John Paluck

No. 85, 86
- Position: Defensive end

Personal information
- Born: May 3, 1935 Swoyersville, Pennsylvania, U.S.
- Died: April 22, 2003 (aged 67) Fairfax, Virginia, U.S.
- Listed height: 6 ft 2 in (1.88 m)
- Listed weight: 241 lb (109 kg)

Career information
- High school: Swoyersville
- College: Pittsburgh
- NFL draft: 1956 (2nd round, 24th overall pick)

Career history
- Washington Redskins (1956, 1959–1965);

Awards and highlights
- Second-team All-Pro (1964); Pro Bowl (1964); Second-team All-American (1955); First-team All-Eastern (1955);

Career NFL statistics
- Fumble recoveries: 14
- Interceptions: 2
- Touchdowns: 1
- Stats at Pro Football Reference

= John Paluck =

American football player (1935–2003)

John Joseph Paluck (May 23, 1935 - April 22, 2003) was an American professional football player who was a defensive lineman for the Washington Redskins of the National Football League (NFL). He went to one Pro Bowl during his nine-year career. Paluck played college football for the Pittsburgh Panthers and was selected in the second round of the 1956 NFL draft.

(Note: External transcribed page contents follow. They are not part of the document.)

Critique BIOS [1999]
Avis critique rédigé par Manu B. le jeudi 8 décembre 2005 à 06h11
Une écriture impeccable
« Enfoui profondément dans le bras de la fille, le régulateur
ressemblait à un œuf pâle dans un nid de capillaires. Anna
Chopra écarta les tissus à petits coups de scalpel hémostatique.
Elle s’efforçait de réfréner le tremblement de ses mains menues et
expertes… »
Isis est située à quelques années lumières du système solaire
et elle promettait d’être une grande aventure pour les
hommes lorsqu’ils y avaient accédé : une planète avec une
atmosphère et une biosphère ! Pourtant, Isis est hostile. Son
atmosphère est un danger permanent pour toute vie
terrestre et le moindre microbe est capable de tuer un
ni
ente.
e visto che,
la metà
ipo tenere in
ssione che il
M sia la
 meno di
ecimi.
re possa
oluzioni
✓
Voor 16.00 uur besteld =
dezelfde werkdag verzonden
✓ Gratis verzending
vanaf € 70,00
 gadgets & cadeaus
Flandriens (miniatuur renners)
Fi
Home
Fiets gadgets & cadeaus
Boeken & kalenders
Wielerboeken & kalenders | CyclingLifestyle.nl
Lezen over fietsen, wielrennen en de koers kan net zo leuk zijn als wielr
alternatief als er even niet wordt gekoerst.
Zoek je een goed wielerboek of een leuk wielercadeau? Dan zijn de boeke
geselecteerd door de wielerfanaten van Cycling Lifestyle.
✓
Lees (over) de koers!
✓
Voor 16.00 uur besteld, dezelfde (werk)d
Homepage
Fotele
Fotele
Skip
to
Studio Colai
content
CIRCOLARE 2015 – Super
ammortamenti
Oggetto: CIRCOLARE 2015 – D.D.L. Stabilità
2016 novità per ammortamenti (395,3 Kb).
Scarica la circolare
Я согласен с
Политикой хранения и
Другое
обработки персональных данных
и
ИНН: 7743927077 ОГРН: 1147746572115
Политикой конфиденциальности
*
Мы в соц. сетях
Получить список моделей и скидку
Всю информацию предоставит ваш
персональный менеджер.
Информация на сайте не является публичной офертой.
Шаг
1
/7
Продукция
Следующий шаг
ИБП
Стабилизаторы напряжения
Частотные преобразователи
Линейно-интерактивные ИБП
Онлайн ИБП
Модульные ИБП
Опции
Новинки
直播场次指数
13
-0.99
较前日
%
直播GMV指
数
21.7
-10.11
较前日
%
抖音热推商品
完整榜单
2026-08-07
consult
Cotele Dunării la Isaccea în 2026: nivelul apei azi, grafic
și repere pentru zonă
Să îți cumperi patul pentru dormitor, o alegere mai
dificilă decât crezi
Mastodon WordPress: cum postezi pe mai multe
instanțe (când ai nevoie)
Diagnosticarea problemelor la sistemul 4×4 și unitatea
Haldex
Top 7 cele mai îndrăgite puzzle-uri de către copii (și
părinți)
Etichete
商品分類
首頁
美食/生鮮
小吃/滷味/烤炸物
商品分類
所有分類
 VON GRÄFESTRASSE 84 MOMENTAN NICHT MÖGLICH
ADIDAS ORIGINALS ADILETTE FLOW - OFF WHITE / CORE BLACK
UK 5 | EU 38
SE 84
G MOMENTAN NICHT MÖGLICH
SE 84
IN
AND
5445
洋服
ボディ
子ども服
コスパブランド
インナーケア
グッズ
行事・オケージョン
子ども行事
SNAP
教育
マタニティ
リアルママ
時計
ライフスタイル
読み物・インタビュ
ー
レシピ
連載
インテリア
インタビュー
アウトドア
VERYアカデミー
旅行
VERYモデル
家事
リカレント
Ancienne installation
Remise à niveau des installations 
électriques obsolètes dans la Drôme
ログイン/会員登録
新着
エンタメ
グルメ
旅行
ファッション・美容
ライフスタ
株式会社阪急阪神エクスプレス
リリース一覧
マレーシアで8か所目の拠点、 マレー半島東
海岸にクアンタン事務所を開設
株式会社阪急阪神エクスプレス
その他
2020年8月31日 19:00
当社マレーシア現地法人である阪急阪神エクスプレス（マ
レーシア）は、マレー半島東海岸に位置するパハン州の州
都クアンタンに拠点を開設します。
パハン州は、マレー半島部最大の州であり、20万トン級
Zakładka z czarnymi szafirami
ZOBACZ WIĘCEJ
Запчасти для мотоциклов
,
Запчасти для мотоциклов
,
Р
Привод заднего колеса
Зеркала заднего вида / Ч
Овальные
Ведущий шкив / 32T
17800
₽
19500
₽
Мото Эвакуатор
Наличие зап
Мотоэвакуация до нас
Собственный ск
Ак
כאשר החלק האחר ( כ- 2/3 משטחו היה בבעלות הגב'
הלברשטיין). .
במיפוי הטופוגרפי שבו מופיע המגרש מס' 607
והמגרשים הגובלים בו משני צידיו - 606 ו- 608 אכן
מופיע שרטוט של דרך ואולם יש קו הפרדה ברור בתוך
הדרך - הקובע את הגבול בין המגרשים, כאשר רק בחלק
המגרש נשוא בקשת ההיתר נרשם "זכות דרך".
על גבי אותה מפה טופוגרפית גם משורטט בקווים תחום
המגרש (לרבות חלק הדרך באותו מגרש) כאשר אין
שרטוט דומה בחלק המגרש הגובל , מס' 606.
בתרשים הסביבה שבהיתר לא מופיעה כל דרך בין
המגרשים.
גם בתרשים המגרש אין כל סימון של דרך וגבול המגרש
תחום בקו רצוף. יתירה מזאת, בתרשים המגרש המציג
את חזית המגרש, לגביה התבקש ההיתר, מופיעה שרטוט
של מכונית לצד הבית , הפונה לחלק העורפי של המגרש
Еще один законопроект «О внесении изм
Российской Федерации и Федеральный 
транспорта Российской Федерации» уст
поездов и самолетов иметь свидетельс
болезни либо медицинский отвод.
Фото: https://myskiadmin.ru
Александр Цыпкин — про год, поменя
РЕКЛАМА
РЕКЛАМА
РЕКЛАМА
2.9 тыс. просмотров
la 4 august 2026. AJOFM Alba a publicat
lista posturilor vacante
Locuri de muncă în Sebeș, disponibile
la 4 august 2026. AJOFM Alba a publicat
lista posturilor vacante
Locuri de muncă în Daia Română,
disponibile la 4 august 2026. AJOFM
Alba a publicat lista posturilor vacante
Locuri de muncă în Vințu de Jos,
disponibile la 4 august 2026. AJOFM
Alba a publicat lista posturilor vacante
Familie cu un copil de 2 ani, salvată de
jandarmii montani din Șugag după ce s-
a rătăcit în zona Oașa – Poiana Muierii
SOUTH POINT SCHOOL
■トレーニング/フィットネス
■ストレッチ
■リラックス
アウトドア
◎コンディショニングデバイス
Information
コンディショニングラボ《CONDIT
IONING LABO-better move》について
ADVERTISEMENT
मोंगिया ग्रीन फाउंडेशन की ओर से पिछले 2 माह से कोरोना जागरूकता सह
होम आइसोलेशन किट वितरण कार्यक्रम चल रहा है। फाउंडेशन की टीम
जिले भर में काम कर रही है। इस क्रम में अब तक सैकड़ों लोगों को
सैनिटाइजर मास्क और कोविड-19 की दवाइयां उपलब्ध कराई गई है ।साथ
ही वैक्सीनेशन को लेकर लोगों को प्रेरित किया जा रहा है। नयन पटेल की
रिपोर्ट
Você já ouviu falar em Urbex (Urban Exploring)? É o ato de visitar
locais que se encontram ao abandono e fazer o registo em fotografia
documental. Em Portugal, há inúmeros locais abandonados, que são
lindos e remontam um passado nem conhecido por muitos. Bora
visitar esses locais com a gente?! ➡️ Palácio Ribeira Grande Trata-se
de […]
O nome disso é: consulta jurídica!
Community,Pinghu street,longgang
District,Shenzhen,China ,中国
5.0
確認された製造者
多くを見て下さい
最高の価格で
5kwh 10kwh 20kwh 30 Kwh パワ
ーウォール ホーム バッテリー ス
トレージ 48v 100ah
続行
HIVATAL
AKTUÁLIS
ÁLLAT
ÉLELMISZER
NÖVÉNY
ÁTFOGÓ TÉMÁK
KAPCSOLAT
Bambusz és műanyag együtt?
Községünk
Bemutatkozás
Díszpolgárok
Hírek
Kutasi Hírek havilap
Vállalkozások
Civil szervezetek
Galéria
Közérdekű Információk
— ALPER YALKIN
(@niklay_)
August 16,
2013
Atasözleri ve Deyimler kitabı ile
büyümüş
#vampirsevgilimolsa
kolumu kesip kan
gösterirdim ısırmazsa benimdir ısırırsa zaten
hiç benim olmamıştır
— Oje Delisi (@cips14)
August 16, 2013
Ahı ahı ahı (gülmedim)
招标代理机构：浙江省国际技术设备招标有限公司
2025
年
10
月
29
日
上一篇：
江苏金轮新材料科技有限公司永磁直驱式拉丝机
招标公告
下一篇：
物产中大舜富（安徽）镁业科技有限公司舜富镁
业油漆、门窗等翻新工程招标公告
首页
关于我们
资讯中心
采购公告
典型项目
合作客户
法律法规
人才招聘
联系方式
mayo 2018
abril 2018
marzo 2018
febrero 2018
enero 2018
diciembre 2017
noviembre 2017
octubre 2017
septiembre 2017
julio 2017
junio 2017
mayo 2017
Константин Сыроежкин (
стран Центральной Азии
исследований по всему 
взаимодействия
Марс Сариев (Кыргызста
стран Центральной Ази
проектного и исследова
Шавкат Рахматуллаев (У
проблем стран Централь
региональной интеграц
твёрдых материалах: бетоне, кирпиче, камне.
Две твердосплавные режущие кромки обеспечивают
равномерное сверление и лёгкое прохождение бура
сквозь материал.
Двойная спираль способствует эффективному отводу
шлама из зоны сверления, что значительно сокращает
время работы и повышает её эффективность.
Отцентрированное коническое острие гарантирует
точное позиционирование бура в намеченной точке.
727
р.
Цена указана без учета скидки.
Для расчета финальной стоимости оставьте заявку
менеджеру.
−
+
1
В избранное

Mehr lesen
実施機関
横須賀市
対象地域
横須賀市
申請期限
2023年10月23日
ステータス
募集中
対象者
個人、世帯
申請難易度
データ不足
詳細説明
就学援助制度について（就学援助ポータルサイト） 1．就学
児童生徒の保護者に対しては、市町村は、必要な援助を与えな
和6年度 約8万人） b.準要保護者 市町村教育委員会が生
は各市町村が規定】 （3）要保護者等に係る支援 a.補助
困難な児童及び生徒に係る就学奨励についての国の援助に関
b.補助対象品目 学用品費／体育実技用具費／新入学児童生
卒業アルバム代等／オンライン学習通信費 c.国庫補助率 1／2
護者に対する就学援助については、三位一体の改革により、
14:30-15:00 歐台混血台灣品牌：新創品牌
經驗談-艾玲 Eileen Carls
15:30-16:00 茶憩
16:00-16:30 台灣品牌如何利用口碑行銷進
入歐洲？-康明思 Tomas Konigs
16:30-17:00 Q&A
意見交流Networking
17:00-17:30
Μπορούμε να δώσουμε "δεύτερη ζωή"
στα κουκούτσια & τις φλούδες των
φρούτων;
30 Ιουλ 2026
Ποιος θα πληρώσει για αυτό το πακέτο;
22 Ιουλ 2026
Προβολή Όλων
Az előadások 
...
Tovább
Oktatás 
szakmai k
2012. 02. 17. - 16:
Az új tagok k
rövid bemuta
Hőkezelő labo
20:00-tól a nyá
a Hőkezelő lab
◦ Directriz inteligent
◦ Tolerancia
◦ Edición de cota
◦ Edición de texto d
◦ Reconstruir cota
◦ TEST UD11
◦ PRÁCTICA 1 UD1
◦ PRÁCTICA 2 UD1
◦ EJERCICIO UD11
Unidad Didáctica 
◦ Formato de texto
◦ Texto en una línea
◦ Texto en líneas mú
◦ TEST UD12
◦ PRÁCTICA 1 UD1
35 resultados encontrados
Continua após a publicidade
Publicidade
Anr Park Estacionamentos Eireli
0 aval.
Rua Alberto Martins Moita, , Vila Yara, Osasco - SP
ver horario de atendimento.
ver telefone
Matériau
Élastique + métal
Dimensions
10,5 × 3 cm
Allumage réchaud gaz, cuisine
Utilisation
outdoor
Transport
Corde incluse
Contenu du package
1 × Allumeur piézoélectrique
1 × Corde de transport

A second-round draft pick, Paluck was lost to the military for the 1957 and 1958 seasons. He rejoined the Redskins for the 1959 season to become one of the NFL's top defensive performers. His rugged style of play earned him the nickname of "Gentle John." He scored the only touchdown of his career as a rookie, returning a fumble 76 yards against the New York Giants at Yankee Stadium.